The content is sorted and I now I think about the presentation of the content.
While I think about it there are some questions which will be answered.
1.) For the gallery post type I want to have a grid system. So I have found the jQuery masonry plugin and Photoswipe. Which will be the better solution?
2.) For my video post type I think about the Kirby Plugin oEmbed 2.0.
3.) For the comments in my blog I will use a comment plugin for Kirby.
4.) For the blog main page I think about a timeline structure with Icons and so. I have found this one: Zoom Timeline on Codecanyon.
This is it for the moment. I hope you can give me some tipps.
As next I think about Accessibility, schema.org, Lazy Load and Tooltips.
Wish you a great and sunny weekend.
It’s hard to say which is the best solution. It’s good to know though that you don’t need any external plugins to build a grid. A responsive grid can be designed in very few lines of css code.
That’s a great plugin if you need to host your own images. If you don’t, Kirby includes youtube and vimeo tags out of the box.
There are several plugins, and you can also include comments from a third party such as Disqus (see this cookbook recipe)
That plugin feels really heavy to me. Both in terms of UX and overhead.
It requires bootstrap and 4 other css files… just for a timeline. Why don’t you inspire yourself of that and build your own with just what you need?
You’re in the best position to think about accessibility and structured data for schema.org. Baking this in straight from the beginning is by far easier than adding it after you’re done. Good thking
Enjoy your sunny weekend as well
Thanks for your tipps.
I think about it.

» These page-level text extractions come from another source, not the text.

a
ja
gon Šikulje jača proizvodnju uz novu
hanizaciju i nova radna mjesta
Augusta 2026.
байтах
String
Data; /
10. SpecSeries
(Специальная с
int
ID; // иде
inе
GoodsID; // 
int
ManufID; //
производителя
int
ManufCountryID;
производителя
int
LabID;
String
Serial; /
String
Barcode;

Especially I want to use flexbox css and I think with that a responsive grid is not so complicated.
Ok. This is what I forgot. So I have save time.
The comments are a very special thing. I will think about the right solution a few days. I will make me a list with my needs for the comments.
As a Newby I have many to learn to make a timeline or something like that. But you’re right. This solution is to big for my little blog. I will think about this idea again.
I think it’s better for me to think about all these points before I will start to create my website. My advantage is that it is my personal website so I have many time to make it right.
I see. I have many to learn in the next weeks. And I’m happy that I have found this community and Kirby it’s much easier to learn as Wordpress or so.
Q 1: Regarding the grid itself, you probably don’t need masonry or the like. As a lighter alternative to masonry, check out Salvattore.
Q2: oEmbed is great if you want to include media from several different sources (YouTube, Vimeo, Soundcloud). If not, the YouTube and Vimeo video tags might indeed suffice.
Q3: This depends on your needs. A third party solution like Disqus has certain advantages like spam protection etc. As far as I am informed, the Kirby plugins are lacking this kind of functionality, but you could of course enhance them. It all depends on your use case and on the number of comments you expect.
Q4: I agree with @Thiousi on that, don’t use a timeline with such an overhead. You can do that yourself.
Q5: Yeah, considering accessibility right from the start is the way to go.
Have a nice weekend. Unfortunately, we are having a rainy day today.
I think I will look at my content and see if I really need jQuery functions to present the content or not.
@texnixe actually we have sunny weather here (near Aachen) but who knows how long.
My weekend was very productive one.
I written down so many ideas and thoughts about my website. I think this time I plan so much better as never before.
Actually I have planned many snippets which are used often, e.g. information about the author (meta.php) or social media buttons and many more.
Also I re-think about the image grid and timeline. I will take the time and write an own solution for my needs. thx @texnixe and @Thiousi
Next step in my working process is to plan the layout structure inclusive accessibility and structured data and so on. After that I will start to write the code for the website.